One key advantage of on-line retail is being able to exploit functionality such as video in ‘brand storytelling.’ A tablet allows you to visually display on a product in use an unobtrusive, personally targeted ad. Rather than the ‘spray and hope’ approach of much banner, radio, or television advertising, you serve the ad directly to someone already showing interest in the product. Ads delivered via a tablet display will more directly ‘close’ a sale rather than simply pique initial interest.
Research studies have shown that consumers who stop to watch digital retail screens have decided to purchase the showcased product on the spot with unplanned purchases increasing by 30%. Further support for the value of secure iPad displays is provided by research conducted by Mintel, which found that consumers in retail outlets with in-store video displays spend an average of 10% more money.
As well as being used for data collection, the kinds of gamification that tablet displays can facilitate can also encourage immediate sales. Just one example of an effective use of this kind of sales gamification was employed by a German cosmetics retailer. The company used a tablet display to help clients find the perfect nail polish, eye-liner, or foundation for them based on their hair color, skin tone, and clothes. This was done both by taking a photo of the clients there and then and also by providing the option for them to upload photos from Facebook, providing an additional layer of subsequent social media marketing opportunities.

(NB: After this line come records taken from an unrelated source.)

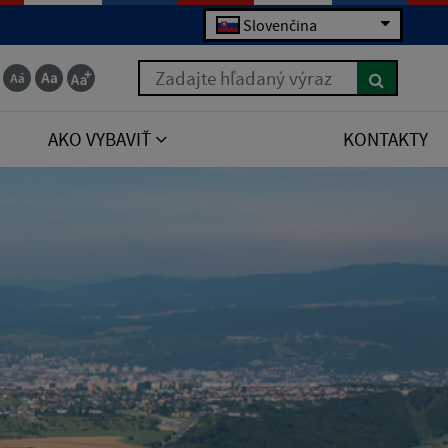
Slovenčina
Zadajte hľadaný výraz
AKO VYBAVIŤ
KONTAKTY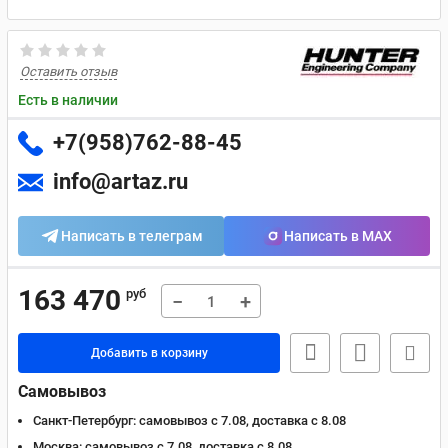
Оставить отзыв
Есть в наличии
+7(958)762-88-45
info@artaz.ru
Написать в телеграм
Написать в MAX
163 470
руб
−
+
Добавить в корзину
Самовывоз
Санкт-Петербург:
самовывоз с 7.08, доставка c 8.08
Москва:
самовывоз с 7.08, доставка c 8.08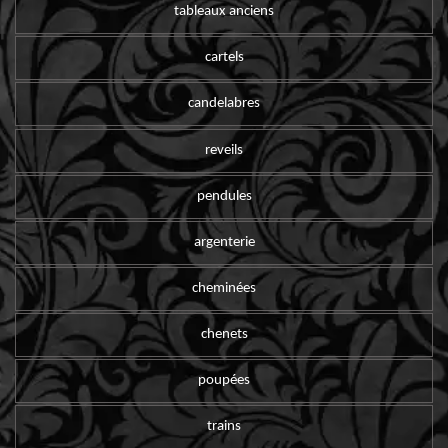
tableaux anciens
cartels
candelabres
reveils
pendules
argenterie
cheminées
chenets
poupées
trains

Tablet displays are immensely flexible and can be utilized in so many ways by creative retailers. As well as providing a bridge between brick and mortar and on-line retailing they can provide a distraction for bored shopping partners who might otherwise provoke a quicker exit, replace bulky sign-age and even cash registers. The potential benefits of tablet displays in retail are only as limited as the creativity and innovation of retailers who take advantage of them.